In the early 60s there was no formal structure to ophthalmic fellowships. No match. No specific requirements of the fellowship director. At the time there were three significant oculoplastic fellowships and Byrons was probably the least structured. To be a fellow in Byrons fellowship was a simple process. You called and asked—the answer was always the same: Yes. Come and stay as long as you like. What this really meant was come and watch me do surgery. Therefore, on any given day there might be six to eight people gathered around his operating table.

But there was a catch, and that was that at any given time one or occasionally two individuals would be designated as Principal Fellows with the additional privileges of scrubbing in on surgeries, making rounds, and going with him to evaluate his office patients. The process of becoming a Principal Fellow was somewhat random. In my case, I called in the spring of 1968, and he stated that he was without a fellow and if I came soon, I could be Principal Fellow for as long as I stayed. My residency chairman allowed me to leave early, and I arrived in New York on May 1st, 1968.

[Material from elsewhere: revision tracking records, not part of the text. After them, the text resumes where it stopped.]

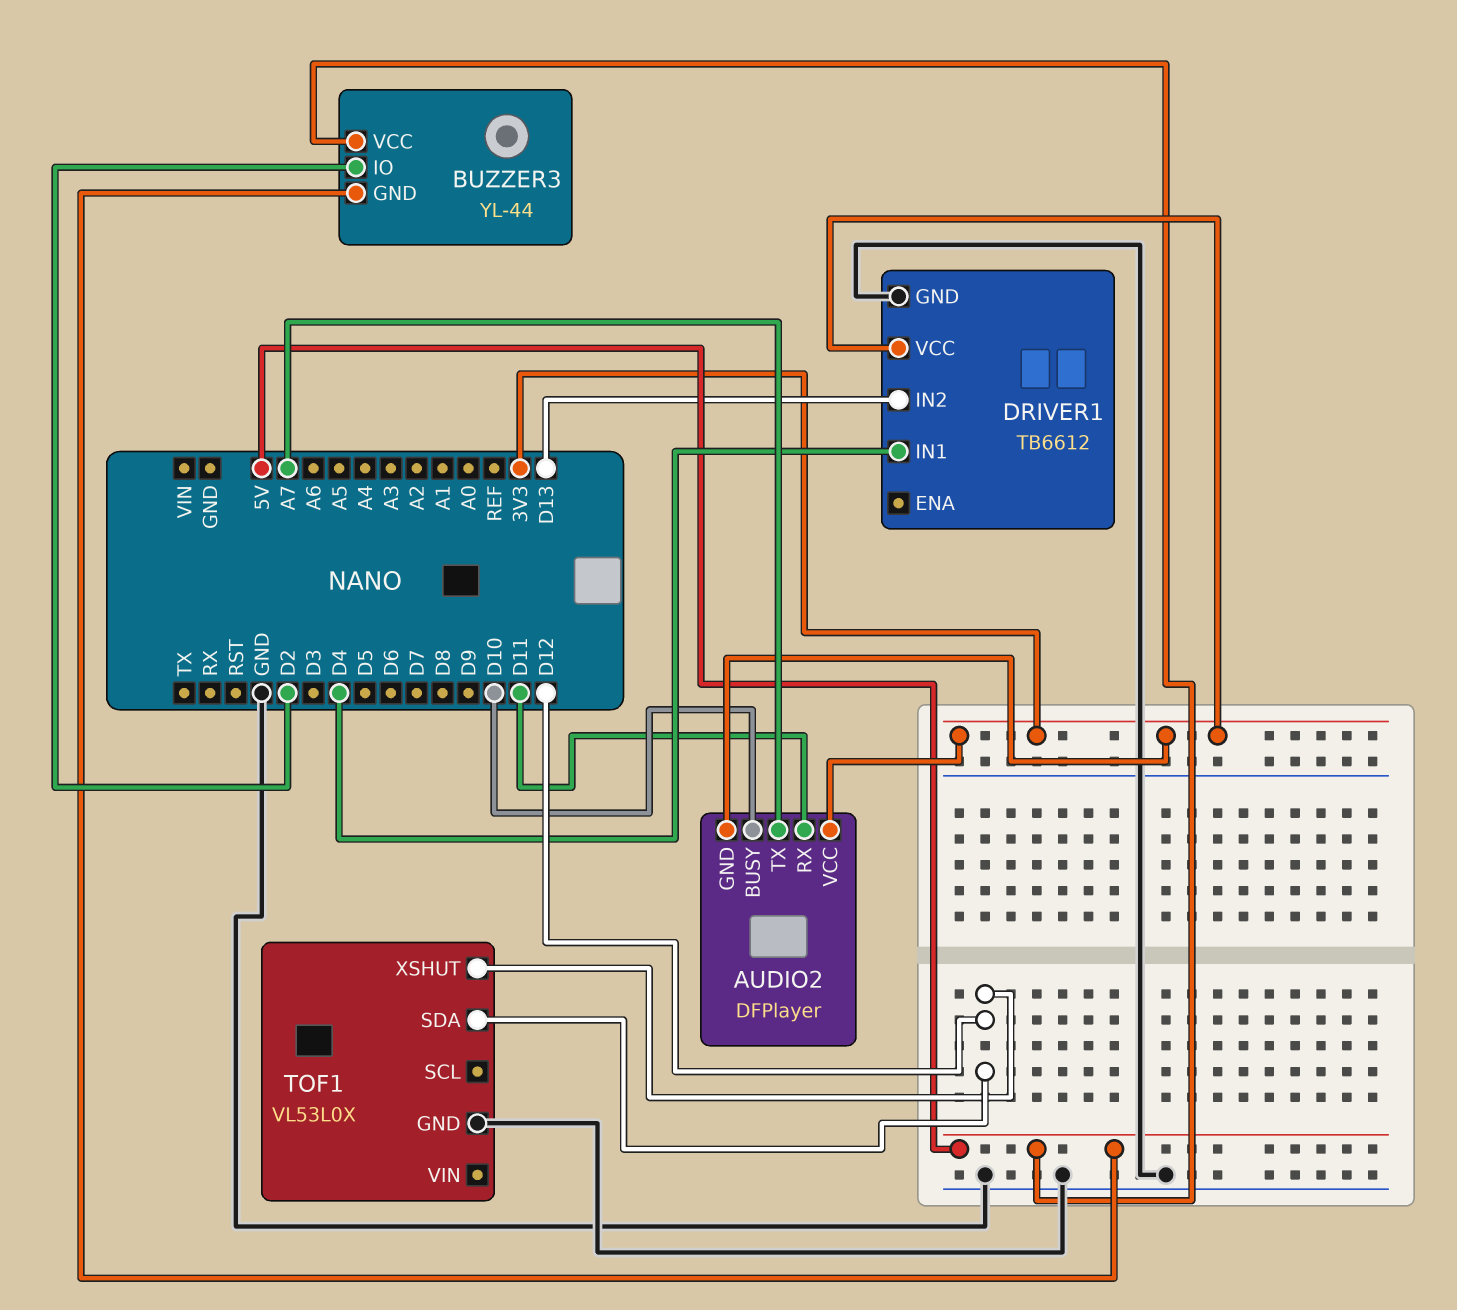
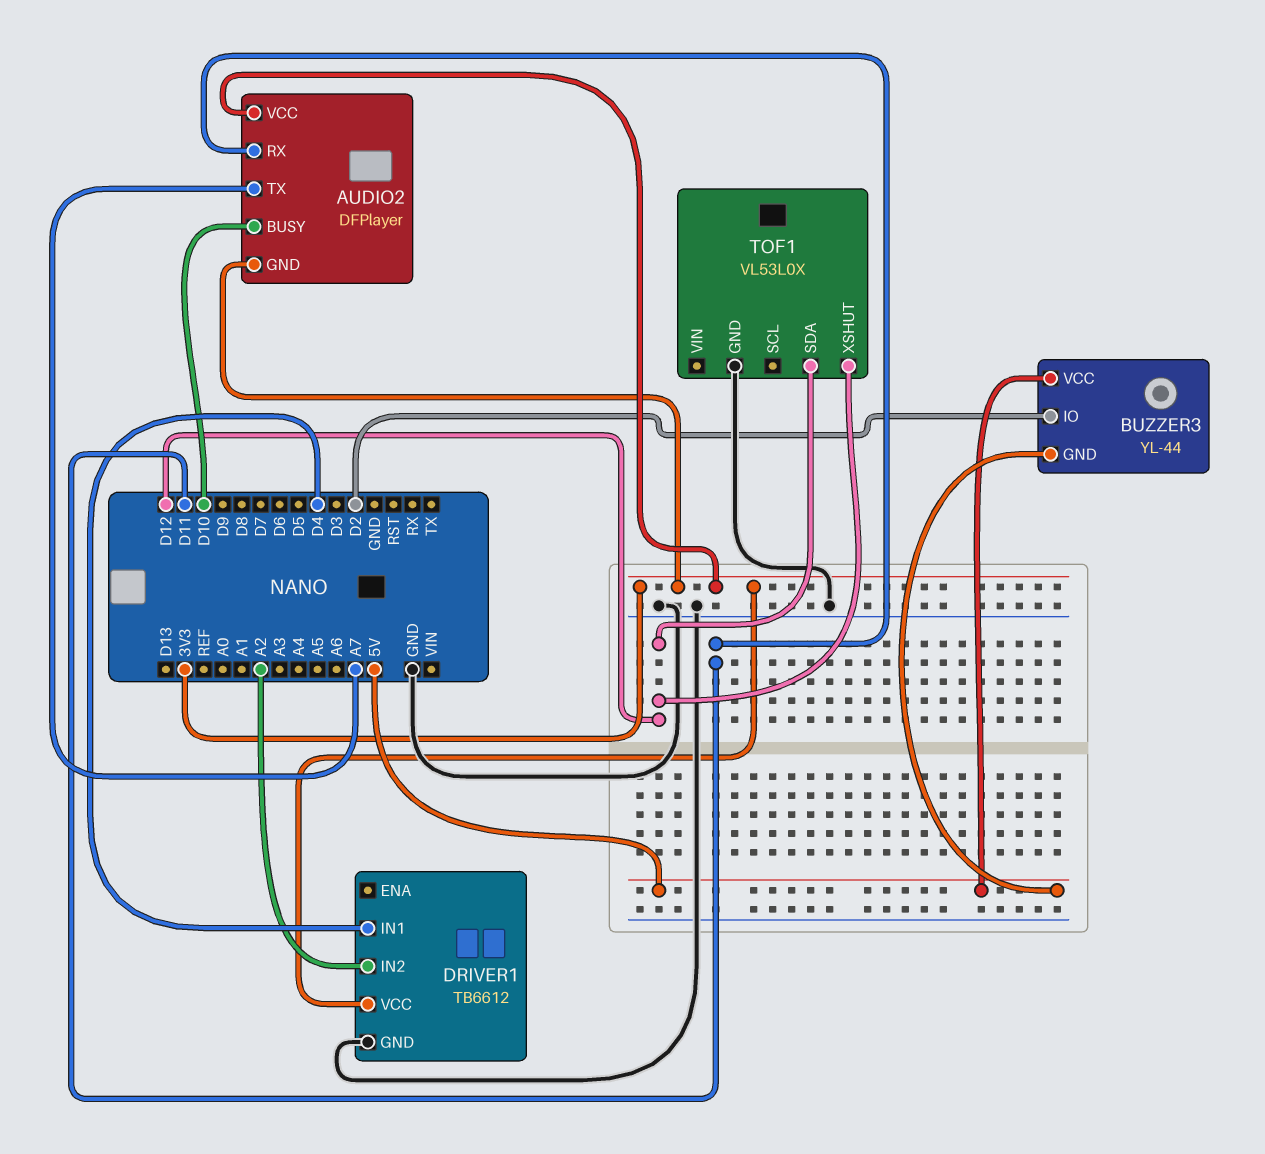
DRIVER1 pin IN2: D13 -> A2

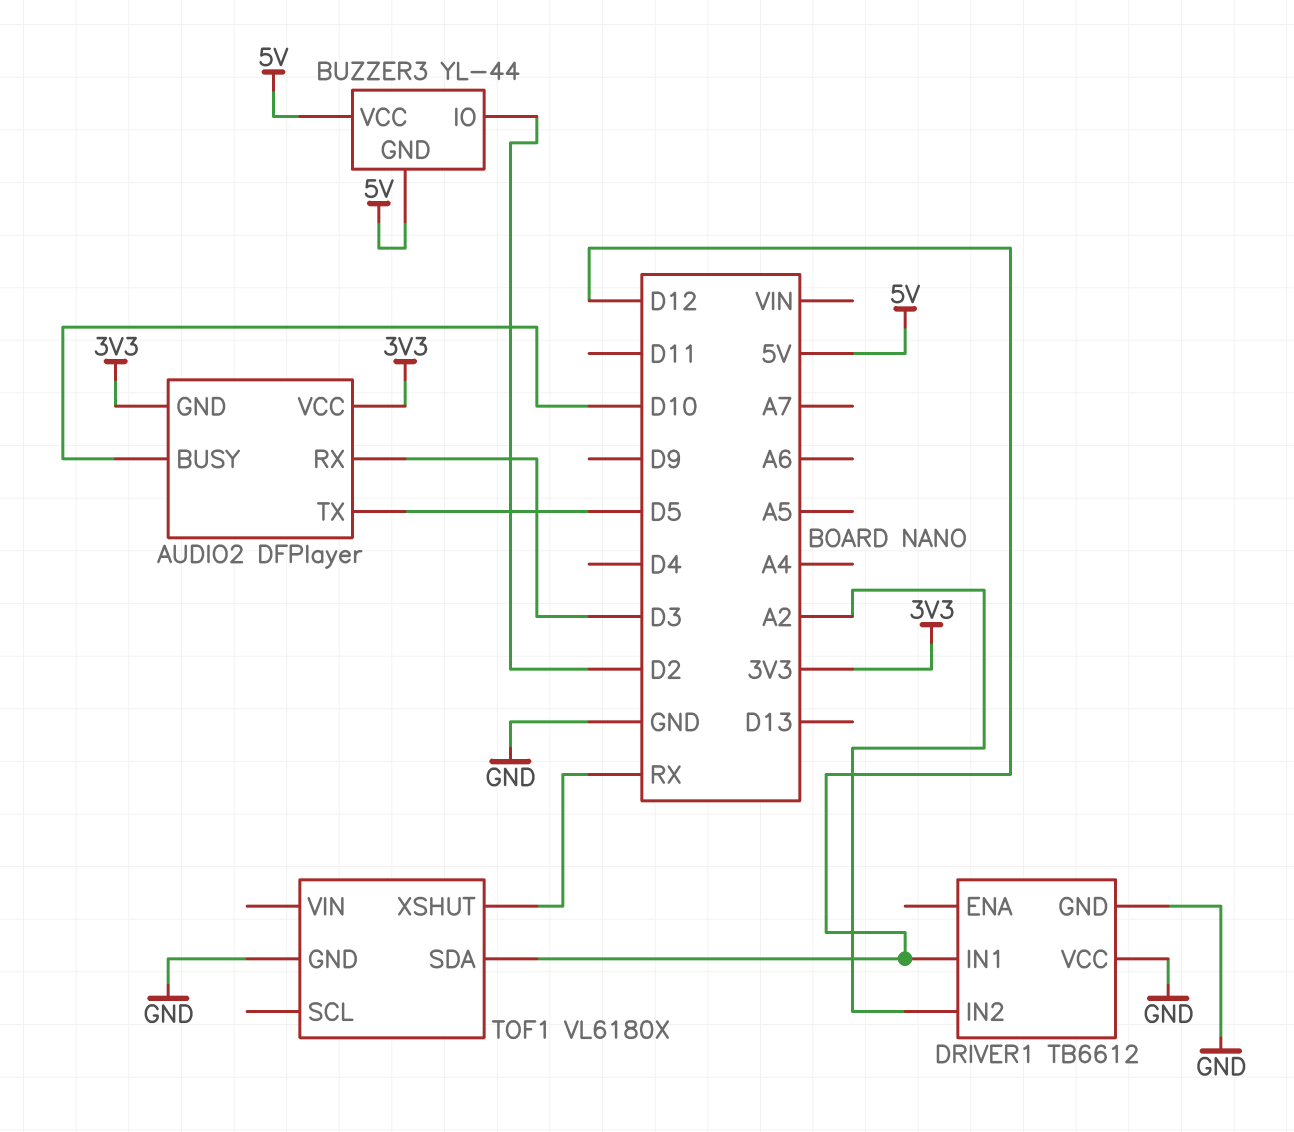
AUDIO2 pin RX: D11 -> D3
AUDIO2 pin TX: A7 -> D5
DRIVER1 pin IN1: D4 -> D12
DRIVER1 pin VCC: 3V3 -> GND
TOF1: VL53L0X -> VL6180X
TOF1 pin XSHUT: D12 -> RX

Times were different. I had no New York state license, no malpractice insurance, no salary or income, no hospital privileges. With no place to stay, I ended up at the 41st Street YMCA for 5 months.

I worked up hundreds of his patients, photographed most of them in the office and in the OR (no releases), scrubbed on approximately 200 cases and acted as principal surgeon on exactly ONE case.

Byron Smith was a gentleman and an educator, in the truest sense of the word. The opportunity to observe his surgical expertise and pick his brain changed my life. He was a quick, innovative, and exacting surgeon with a constant intellectual curiosity. If you were lucky enough to hear one of his thousands of lectures, it would be beautifully illustrated and impeccably organized. He treated his fellows like his own blood. You were invited to cultural events, worked out with him at his club, dined with him at the best New York restaurants, drank with him in local bars, and all the while he would be dropping pearls.

If he was going to be away lecturing, as he was frequently, he arranged for you to spend the day with the internationally renowned surgeons of Manhattan including Reece and Ellsworth for orbital surgery, famed corneal transplant surgeon Ramon Castroviejo, and observing Mohs surgery at Belleview Hospital.

 Byron hunted and fished the world over, frequently in association with an international lecture. But his favorite pastime was instigating a GREAT party. Many of his fellows found this out years after their training when they invited him to lecture in their community.  After he had trained a few fellows, the Byron Smith Study Club was organized and met annually during the Academy Meeting. Byron set the standard for the meeting, preferring a fine restaurant as the site, (sometimes he required black tie!), and he expected attendees to give a paper on a personal surgical complication or difficult diagnostic case. Some years you had to tell a raunchy joke prior to your presentation!

Things were different in Manhattan before ASOPRS, but Byron was ahead of his time. As noted by The New York Times, Byron Smith passed away December 5th, 1990, at the age of 82-years-old. Affectionately referred to as Lord Byron of Broadway, his legacy survives based upon his six books, influential lectures, many publications, and keen foresight. He trained many of the second generation of Oculoplastic Surgeons including, remarkably, seventeen of the first 25 ASOPRS presidents.